--- EXERCISE MATERIALS ---

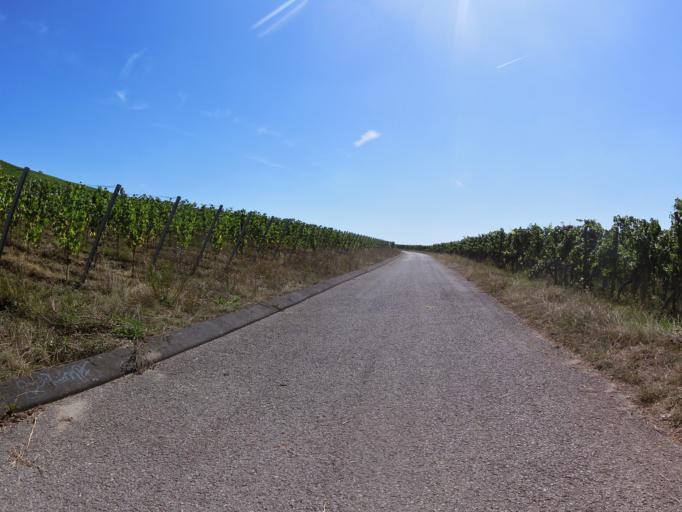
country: DE
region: Bavaria
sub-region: Regierungsbezirk Unterfranken
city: Thungersheim
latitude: 49.8732
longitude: 9.8533
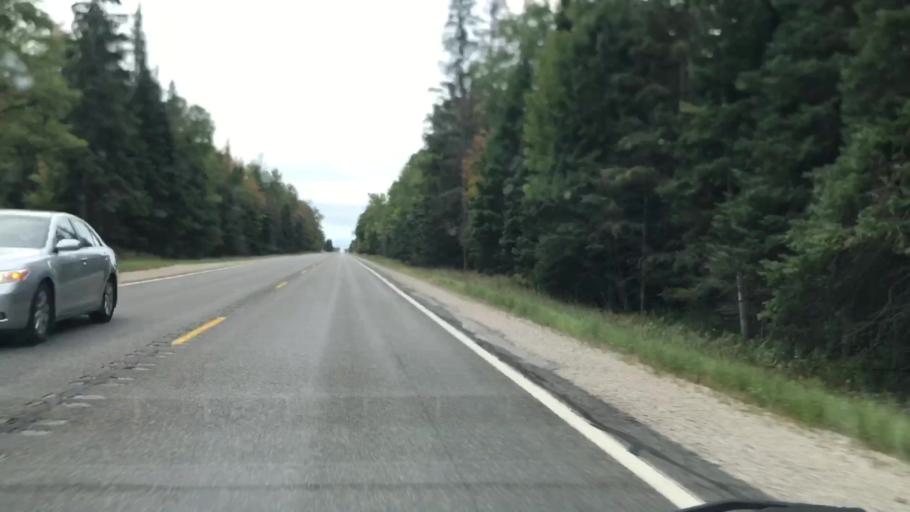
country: US
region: Michigan
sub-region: Luce County
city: Newberry
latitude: 46.2257
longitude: -85.5721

---

### TASK BRIEF
Please repeat the lines of the records above exactly as they appear, leaving the pictures out.

### THE SOLUTION
country: DE
region: Bavaria
sub-region: Regierungsbezirk Unterfranken
city: Thungersheim
latitude: 49.8732
longitude: 9.8533
country: US
region: Michigan
sub-region: Luce County
city: Newberry
latitude: 46.2257
longitude: -85.5721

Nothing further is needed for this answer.